Nones, com’è capitato in questa spedizione?
Era da qualche tempo che con Karl parlavamo di partire alla scoperta di nuove cime. Lui, che è molto più pratico di me nel frugare gli angoli del web, ha scovato questo “cervello” – come lo chiama lui – in Cina. Me ne ha parlato, ed eccoci qui! 
 
La spedizione al Mt. Genyen arriva dopo due anni di silenzio alpinistico… 
Sì, dopo il K2, avevo di deciso di fare un anno di pausa per stare un po’ con la mia famiglia.
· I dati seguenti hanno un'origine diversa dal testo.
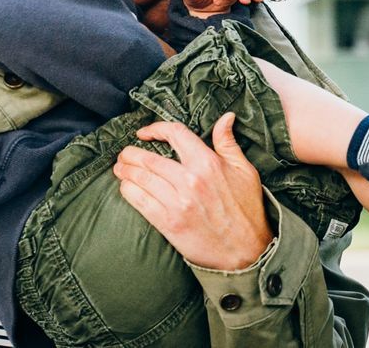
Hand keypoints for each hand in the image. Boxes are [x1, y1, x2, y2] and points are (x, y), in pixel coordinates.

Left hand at [112, 113, 273, 269]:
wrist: (247, 252)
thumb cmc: (247, 209)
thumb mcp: (244, 170)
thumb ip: (228, 142)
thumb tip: (225, 117)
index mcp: (207, 162)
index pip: (174, 133)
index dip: (155, 129)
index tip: (144, 133)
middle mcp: (190, 180)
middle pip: (148, 159)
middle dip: (130, 154)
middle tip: (124, 153)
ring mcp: (178, 203)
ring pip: (140, 179)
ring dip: (125, 171)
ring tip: (120, 168)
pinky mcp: (169, 223)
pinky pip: (140, 202)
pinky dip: (128, 191)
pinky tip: (126, 187)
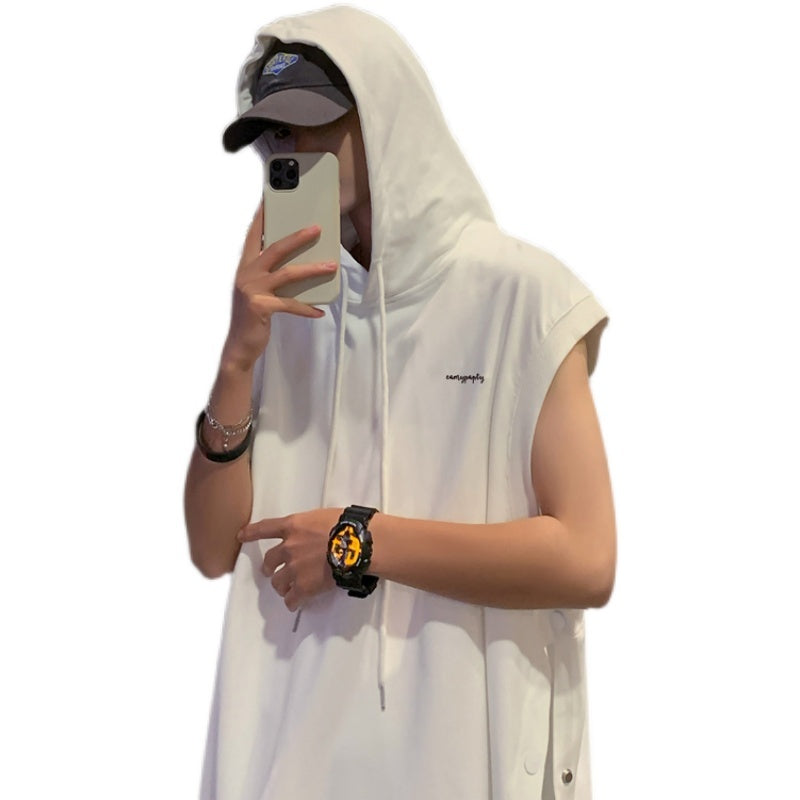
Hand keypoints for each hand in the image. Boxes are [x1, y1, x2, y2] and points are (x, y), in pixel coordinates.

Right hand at [222, 199, 337, 369]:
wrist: (239, 346)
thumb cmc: (253, 316)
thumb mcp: (259, 291)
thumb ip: (272, 276)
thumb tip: (300, 264)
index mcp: (245, 267)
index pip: (252, 235)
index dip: (261, 217)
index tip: (269, 199)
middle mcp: (246, 274)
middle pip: (275, 248)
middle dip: (297, 237)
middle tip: (317, 229)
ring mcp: (252, 290)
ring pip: (287, 274)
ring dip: (312, 269)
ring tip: (331, 267)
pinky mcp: (261, 307)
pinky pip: (290, 304)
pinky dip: (307, 308)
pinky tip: (319, 311)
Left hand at [237, 508, 342, 610]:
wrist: (357, 544)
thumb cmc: (347, 526)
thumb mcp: (323, 517)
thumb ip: (310, 526)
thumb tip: (313, 533)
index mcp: (293, 526)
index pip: (265, 528)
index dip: (251, 533)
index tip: (241, 535)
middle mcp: (289, 547)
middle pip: (269, 560)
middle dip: (269, 567)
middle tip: (272, 571)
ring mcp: (295, 568)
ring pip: (277, 582)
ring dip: (281, 586)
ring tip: (288, 590)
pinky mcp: (304, 586)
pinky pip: (292, 599)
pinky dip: (293, 602)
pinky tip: (295, 603)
Pochi mesi dopo quella spedizione è nato il mio piccolo Patrick, e mi sembrava giusto concentrarmi su di lui e mia moglie. Anche questa per me era un’avventura nuova, e volevo viverla intensamente.
 
Lei è anche Appuntato dei Carabinieri. Come concilia la divisa con l’essere alpinista?
Io sono istruttore militare di alpinismo, ma mi dedico agli allenamenti fuori dall’orario di servizio. Non sempre l’attività sportiva è vista di buon occhio dai capi! In ogni caso, non è un problema, anche perché è una cosa che ho voglia di fare anche nel tempo libero. Certo, potrei allenarmi più intensamente se potessi farlo come attività lavorativa… Ma non si può aver tutto nella vita!
 
Cosa l’ha attirata in particolare di questo progetto?
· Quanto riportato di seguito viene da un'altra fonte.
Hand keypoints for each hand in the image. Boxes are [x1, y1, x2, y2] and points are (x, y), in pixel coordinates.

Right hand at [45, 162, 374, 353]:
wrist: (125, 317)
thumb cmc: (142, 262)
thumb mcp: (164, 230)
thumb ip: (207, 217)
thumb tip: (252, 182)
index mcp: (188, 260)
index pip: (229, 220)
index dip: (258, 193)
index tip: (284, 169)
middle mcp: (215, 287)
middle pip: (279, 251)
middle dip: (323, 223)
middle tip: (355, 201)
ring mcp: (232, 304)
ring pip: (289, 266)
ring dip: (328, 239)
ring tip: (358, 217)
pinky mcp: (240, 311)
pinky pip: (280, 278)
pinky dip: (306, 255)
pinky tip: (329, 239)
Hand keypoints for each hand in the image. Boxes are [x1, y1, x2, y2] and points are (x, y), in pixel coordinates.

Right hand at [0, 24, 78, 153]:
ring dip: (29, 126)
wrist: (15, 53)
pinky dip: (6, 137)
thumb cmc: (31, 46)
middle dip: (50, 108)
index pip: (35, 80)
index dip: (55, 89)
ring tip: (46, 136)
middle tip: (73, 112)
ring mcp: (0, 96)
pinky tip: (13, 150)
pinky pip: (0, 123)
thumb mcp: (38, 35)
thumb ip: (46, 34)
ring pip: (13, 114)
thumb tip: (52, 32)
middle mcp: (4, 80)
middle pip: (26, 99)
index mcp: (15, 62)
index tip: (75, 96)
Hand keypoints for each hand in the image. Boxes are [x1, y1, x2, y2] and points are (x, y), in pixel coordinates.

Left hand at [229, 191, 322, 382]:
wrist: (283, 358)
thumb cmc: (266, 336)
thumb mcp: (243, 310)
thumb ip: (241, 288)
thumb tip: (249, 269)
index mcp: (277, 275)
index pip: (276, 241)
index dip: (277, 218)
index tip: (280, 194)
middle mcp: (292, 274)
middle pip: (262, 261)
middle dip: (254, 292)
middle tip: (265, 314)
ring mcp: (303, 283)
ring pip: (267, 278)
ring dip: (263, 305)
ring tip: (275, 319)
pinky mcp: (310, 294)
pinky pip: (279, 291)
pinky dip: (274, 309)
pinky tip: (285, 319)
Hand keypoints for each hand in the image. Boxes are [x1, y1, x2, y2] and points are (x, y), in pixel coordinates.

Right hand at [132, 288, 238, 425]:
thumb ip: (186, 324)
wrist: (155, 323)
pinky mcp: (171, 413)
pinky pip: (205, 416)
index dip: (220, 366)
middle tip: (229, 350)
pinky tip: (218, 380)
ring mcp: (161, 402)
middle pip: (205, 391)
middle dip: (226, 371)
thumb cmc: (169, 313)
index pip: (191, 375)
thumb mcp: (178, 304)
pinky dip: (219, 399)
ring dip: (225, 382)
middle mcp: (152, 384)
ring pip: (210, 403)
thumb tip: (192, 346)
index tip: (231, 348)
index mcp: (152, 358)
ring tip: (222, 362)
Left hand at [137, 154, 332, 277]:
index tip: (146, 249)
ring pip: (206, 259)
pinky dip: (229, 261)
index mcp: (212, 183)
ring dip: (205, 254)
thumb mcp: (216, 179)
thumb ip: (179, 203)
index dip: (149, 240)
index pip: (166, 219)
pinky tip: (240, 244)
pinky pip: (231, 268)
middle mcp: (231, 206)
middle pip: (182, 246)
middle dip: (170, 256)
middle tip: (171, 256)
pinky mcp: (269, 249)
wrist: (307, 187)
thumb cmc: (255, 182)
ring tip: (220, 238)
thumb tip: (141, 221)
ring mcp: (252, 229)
Sono molto curioso e mi piace andare a vedere posti nuovi. Il gruppo del Mt. Genyen mi ha colpito perché non c’è mai stato nessuno. Ci sono poche, anzi, pochissime indicazioni su queste montagne, le valli sono completamente sconosciute. Tutte da esplorare.
 
Pochi giorni fa la vostra spedizione ha aderito allo spirito di UP Project. Cosa ne pensa?
Ne abbiamo discusso parecchio con Karl. Entrambi siamo molto legati ad Agostino Da Polenza, e con questo gesto abbiamo voluto contraccambiare quello che lui ci ha offerto nel 2004. E ci è sembrato giusto anche mantenere un rapporto con lo staff di Bergamo con cui avevamo collaborato.
 
Meglio l’esplorazione, dunque, rispetto alle scalate oltre gli ottomila metri?
Forse a qualcuno può sembrare strana la nostra scelta, in un momento in cui quasi tutti gli alpinisti pensano agli Ottomila. Ma in realtà, non cambia molto. Ci vogliono comunque preparazione, concentrazione, allenamento e un pizzico di fortuna, perchè le cose vadano per il verso giusto. Manca solo la quota. Per il resto, forse, il nostro viaggio è anche più emozionante, perché andiamo alla scoperta e non sappiamo neppure dove posizioneremo il campo base, per esempio.
 
E’ una scelta di campo o pensa di tornare agli ottomila, in futuro?
Gli ottomila mi piacciono, devo dire. Mi piace proprio la vita d’alta quota, lo stile di salita: su ai campi alti e poi giù, un continuo saliscendi fino a raggiungere la vetta. Ho in mente di fare qualche altro ottomila, ma bisognerà vedere… serve considerare tantissime cose per organizzare una spedizione su un ottomila.
 
Cosa si aspetta dalla spedizione al Mt. Genyen?
Essenzialmente di scoprire e imparare cose nuove. Io parto con il presupposto che in montagna bisogna andare per divertirsi. Leggevo delle interviste, qualche giorno fa, di alcuni alpinisti che tentano per l’ennesima volta di scalare una cima che li ha già rifiutati molte volte. Ecco, restare in un posto a tutti i costi, per fare proprio quella vetta, è un atteggiamento che personalmente mi lascia un po’ perplesso. Mi ricorda un po’ i film western, dove c’è il cacciatore di taglie che cattura i ricercati solo per mettere una x sul tabellone. Per me non è proprio così.
 
Ci spieghi meglio.
Se non riesci a scalare una cima, secondo me vuol dire che a lei non stai simpatico e non ti vuol far arrivare in vetta, punto e basta. Se io provo una salita, e di non riesco ad arrivare in vetta, non è che ci sbatto su le corna per mesi. La vedo come una cosa viva, che non mi vuole. Dico “Bon, questa qua non mi lascia andar su. Va bene, restiamo amici come prima, è stata comunque una bella esperienza!”.
 
E’ un messaggio per chi rincorre il traguardo dei 14 ottomila?
Assolutamente no, è piuttosto una mia riflessione. Parlandoci chiaramente, probabilmente adesso sono anche gli sponsor che rompono un po’ le scatole: per farti dare quattro soldi devi per forza inventarti che vai su un ottomila con la bicicletta o chissà cos’altro.
 
Lei invece come vive la scalata?
Non sento il bisogno di arrivare per forza arrivare in vetta. Non devo dimostrare nulla a nessuno, se non a me stesso. Sto per partire, e voglio proprio andare a divertirmi. Scalare per vivere la montagna e tornare giù con qualcosa che mi rimarrà sempre dentro.